Rewrite the passage of the proof about the integers from "Hence $\Z$ is" to "x = \map \phi y$.", replacing "injection" with "injective mapping" wherever it appears.

SOURCE TEXT.
+ + + + + + +

From Inclusion Mapping is Injection, $i: \N \to \Z$ is an injection.
Thus there exists an injection from $\N$ to $\Z$.
Hence $\Z$ is infinite.
Next, let us arrange $\Z$ in the following order:
- $\Z = \set {0, 1, -1, 2, -2, 3, -3, \ldots}$
Then we can directly see that we can define a mapping $\phi: \Z \to \N$ as follows:
- $\forall x \in \Z: \map \phi x = \begin{cases} 2 x - 1 & : x > 0 \\ -2 x & : x \le 0 \end{cases}$
This is shown to be an injection as follows:
Let $\map \phi x = \map \phi y$.

+ + + + + + +

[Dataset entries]
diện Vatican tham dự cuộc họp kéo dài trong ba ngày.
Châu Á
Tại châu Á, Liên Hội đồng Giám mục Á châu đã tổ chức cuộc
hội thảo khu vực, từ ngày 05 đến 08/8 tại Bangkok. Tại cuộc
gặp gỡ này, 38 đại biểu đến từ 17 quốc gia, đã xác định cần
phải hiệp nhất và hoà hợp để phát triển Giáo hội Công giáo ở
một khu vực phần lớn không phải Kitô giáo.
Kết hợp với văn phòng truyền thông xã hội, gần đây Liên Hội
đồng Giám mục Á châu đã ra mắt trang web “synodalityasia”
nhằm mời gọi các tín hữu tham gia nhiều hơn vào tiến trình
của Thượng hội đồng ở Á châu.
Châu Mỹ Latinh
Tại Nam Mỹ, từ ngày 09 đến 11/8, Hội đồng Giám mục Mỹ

+ + + + + + +

TASK RESULT.
Hence $\Z$ is infinite.
Next, let us arrange $\Z$ in the following order:
- $\Z = \set {0, 1, -1, 2, -2, 3, -3, \ldots}$
Then we can directly see that we can define a mapping $\phi: \Z \to \N$ as follows:
- $\forall x \in \Z: \map \phi x = \begin{cases} 2 x - 1 & : x > 0 \\ -2 x & : x \le 0 \end{cases}$
This is shown to be an injective mapping as follows:
Let $\map \phi x = \map \phi y$.